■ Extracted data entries
/---

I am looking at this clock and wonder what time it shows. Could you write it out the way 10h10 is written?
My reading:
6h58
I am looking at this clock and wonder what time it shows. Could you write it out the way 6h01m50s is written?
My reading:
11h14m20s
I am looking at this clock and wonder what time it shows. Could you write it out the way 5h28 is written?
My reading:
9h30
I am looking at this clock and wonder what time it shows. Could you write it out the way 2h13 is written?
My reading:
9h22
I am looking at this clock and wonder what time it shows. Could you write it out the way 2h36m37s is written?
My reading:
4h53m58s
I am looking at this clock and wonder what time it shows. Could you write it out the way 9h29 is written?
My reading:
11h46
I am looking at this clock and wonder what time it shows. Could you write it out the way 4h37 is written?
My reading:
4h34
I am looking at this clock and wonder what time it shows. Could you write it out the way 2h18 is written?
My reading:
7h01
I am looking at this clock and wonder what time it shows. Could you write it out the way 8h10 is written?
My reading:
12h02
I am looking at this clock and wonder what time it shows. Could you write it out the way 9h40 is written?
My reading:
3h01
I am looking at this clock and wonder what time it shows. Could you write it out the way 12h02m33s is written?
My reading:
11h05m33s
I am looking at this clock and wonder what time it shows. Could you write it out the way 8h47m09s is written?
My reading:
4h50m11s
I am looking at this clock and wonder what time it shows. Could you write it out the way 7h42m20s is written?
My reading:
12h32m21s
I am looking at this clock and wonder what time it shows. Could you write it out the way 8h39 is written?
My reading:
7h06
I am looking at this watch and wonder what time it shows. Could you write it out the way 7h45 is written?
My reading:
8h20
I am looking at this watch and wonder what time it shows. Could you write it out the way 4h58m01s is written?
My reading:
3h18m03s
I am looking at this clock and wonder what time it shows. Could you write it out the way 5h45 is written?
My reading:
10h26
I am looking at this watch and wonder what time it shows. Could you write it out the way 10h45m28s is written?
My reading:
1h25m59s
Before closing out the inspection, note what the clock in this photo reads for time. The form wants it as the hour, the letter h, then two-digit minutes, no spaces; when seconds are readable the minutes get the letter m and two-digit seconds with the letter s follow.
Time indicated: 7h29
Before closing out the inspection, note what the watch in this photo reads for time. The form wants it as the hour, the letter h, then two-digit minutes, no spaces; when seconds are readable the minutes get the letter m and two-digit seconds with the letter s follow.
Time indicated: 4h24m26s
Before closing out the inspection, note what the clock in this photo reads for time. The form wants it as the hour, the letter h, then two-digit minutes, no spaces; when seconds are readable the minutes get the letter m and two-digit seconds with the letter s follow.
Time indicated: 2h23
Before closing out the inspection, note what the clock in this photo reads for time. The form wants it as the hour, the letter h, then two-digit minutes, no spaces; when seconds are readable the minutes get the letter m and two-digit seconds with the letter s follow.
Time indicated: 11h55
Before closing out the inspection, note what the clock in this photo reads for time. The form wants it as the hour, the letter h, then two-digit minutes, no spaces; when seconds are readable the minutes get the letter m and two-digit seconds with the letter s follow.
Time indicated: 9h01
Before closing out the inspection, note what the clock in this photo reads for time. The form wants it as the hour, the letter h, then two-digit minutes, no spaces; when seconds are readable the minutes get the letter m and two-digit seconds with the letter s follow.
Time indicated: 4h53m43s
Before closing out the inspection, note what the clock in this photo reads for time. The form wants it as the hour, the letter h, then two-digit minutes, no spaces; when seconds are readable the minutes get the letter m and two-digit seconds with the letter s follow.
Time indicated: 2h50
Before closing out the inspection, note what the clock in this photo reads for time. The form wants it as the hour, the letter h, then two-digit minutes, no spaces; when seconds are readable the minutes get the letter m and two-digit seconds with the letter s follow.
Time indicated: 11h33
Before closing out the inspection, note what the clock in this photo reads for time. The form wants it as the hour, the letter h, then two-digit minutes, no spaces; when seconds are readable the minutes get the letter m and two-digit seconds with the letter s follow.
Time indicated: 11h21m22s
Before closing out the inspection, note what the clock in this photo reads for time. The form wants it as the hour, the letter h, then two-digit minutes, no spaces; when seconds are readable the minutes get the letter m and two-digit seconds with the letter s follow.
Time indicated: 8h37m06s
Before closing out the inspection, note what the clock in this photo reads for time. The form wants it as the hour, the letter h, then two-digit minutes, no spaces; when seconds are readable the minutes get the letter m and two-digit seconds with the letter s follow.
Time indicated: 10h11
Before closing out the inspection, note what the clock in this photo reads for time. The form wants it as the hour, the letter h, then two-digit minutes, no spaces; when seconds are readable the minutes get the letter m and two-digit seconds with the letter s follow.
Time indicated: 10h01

\---

■ DIRECTIVE
Turn the data starting at the line that contains "2h36m37s is written?" and ending at the line that contains "Time indicated: 7h29" into a two-column CSV headed wording and time. Give one row per time reading: put the wording in one double-quoted field and its time in another, with line breaks replaced by spaces.

■ RESULT BELOW
wording,time
"I am looking at this clock and wonder what time it shows. Could you write it out the way 2h36m37s is written? My reading:","4h53m58s"
"I am looking at this clock and wonder what time it shows. Could you write it out the way 9h29 is written? My reading:","11h46"
"I am looking at this clock and wonder what time it shows. Could you write it out the way 4h37 is written? My reading:","4h34"
"I am looking at this clock and wonder what time it shows. Could you write it out the way 2h18 is written? My reading:","7h01"
"I am looking at this clock and wonder what time it shows. Could you write it out the way 8h10 is written? My reading:","12h02"
"I am looking at this clock and wonder what time it shows. Could you write it out the way 9h40 is written? My reading:","3h01"
"I am looking at this clock and wonder what time it shows. Could you write it out the way 12h02m33s is written? My reading:","11h05m33s"
"I am looking at this clock and wonder what time it shows. Could you write it out the way 8h47m09s is written? My reading:","4h50m11s"
"I am looking at this clock and wonder what time it shows. Could you write it out the way 7h42m20s is written? My reading:","12h32m21s"
"I am looking at this clock and wonder what time it shows. Could you write it out the way 8h39 is written? My reading:","7h06"
"I am looking at this watch and wonder what time it shows. Could you write it out the way 7h45 is written? My reading:","8h20"
"I am looking at this watch and wonder what time it shows. Could you write it out the way 4h58m01s is written? My reading:","3h18m03s"
"I am looking at this clock and wonder what time it shows. Could you write it out the way 5h45 is written? My reading:","10h26"
"I am looking at this watch and wonder what time it shows. Could you write it out the way 10h45m28s is written? My reading:","1h25m59s"
"Before closing out the inspection, note what the clock in this photo reads for time. The form wants it as the hour, the letter h, then two-digit minutes, no spaces; when seconds are readable the minutes get the letter m and two-digit seconds with the letter s follow. Time indicated:","7h29"